Isaiah 52:13-53. These refer to the work of Christ in a fivefold way, including the atonement.
Isaiah 54-55. Jerusalem is called upon to sing: through the sure mercies of David there are blessings in store for her, and full free grace to everyone that thirsts.
Isaiah 56-57. Exhortations follow in view of the restoration of Israel; and those, even of Israel, are denounced that walk contrary to God’s will.
Isaiah 58-59. Indignation of the Spirit at the condition of Israel at the time the prophecy was uttered, but goes on to the end, when the Redeemer shall come to Zion.
Isaiah 60. The glory of Jerusalem in the times of blessing.
Isaiah 61-62. Christ, in the full grace of His person, is concerned in the blessing of Israel.
Isaiah 63-64. Christ returns from the judgments of Isaiah 34 with garments stained with the slaughter of His enemies; followed by the intercessions of the Spirit of prophecy.
Isaiah 65. God’s answer to those pleadings.
Isaiah 66. Judgments introducing the millennium, ending with these solemn words: “They shall go forth, and look upon the carcasses of the men that have transgressed against me: for their worm shall not die, neither shall their fire be quenched; and they shall be an abhorring unto all flesh.”
This prophecy embraces a very large field. The condition of the people was sinful when the prophecy was written, and though God had long patience with it, yet the condition was such that judgment must be executed upon it unless there was true repentance. Judgment did follow, but the consummation of evil was not reached until their Messiah had come, and had been rejected; indeed Antichrist will yet be received.

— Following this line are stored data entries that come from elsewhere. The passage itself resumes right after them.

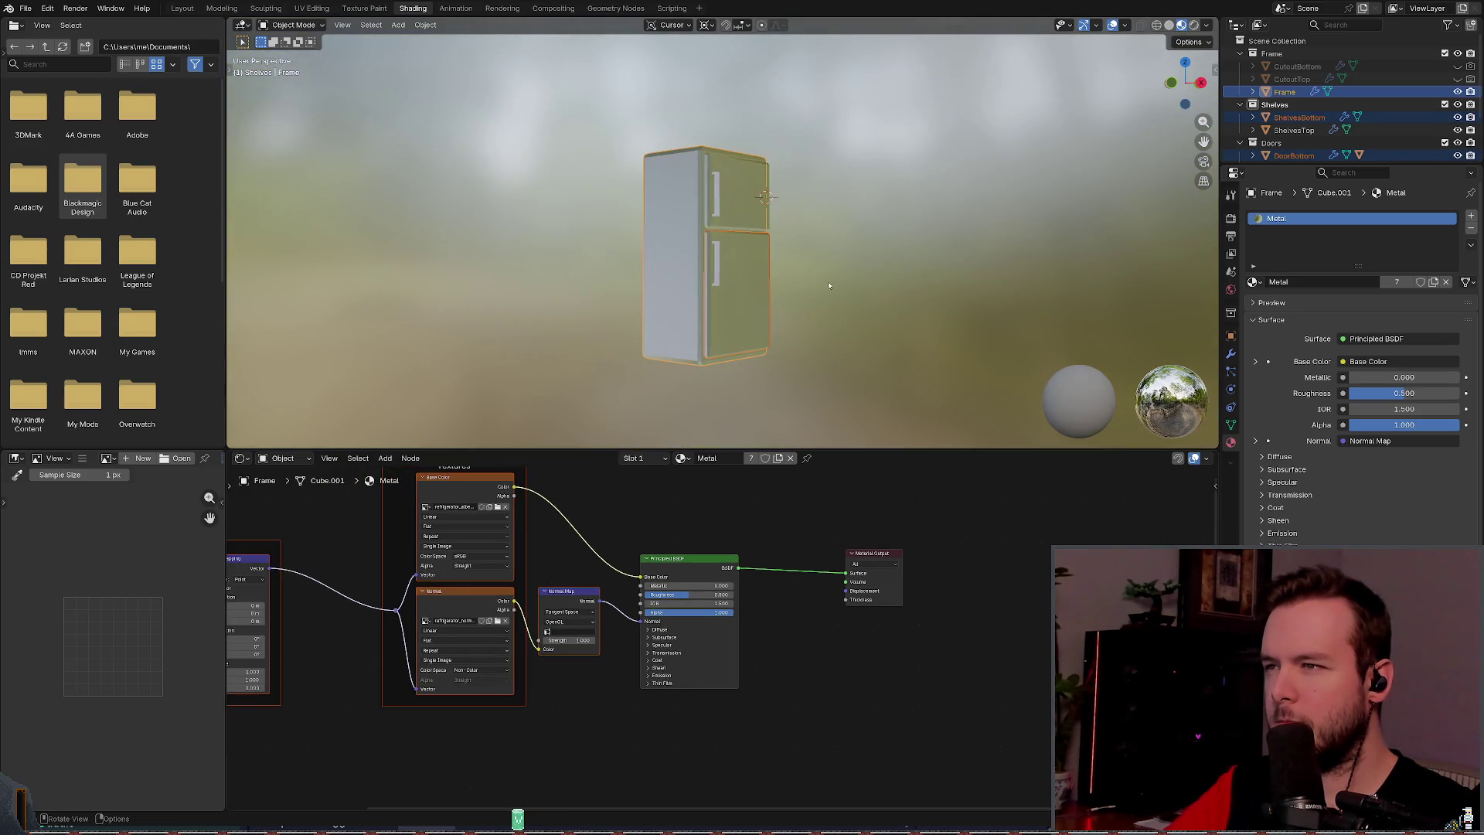
left_click(769, 264)
mouse_move(769, 263)
left_mouse_down()
mouse_move(817, 207)
mouse_move(984, 278)
mouse_move(881, 314)
mouse_move(801, 252)
mouse_move(699, 245)
mouse_move(737, 266)
mouse_move(725, 258)
left_mouse_up()
key("ctrl+s")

Judgment followed the rejection of their Messiah, but the great tribulation is yet to come.
Quotations from Isaiah in the New Testament (nearly forty in number) show that his words applied to the times, that then were; such as the condition of the people; the unprofitableness of the rites and ceremonies; and that grace to the Gentiles had been foretold. The climax of Israel’s sin, and of their judgment, and of God’s blessing are still future. Christ coming in humiliation is revealed in the prophet as well as His glory; indeed, all the ways of God in dealing with His people Israel, on to the end—though some subjects are expanded elsewhere-are to be found in this comprehensive prophecy: clearly it could only have been written under the inspiration of the Holy Spirit.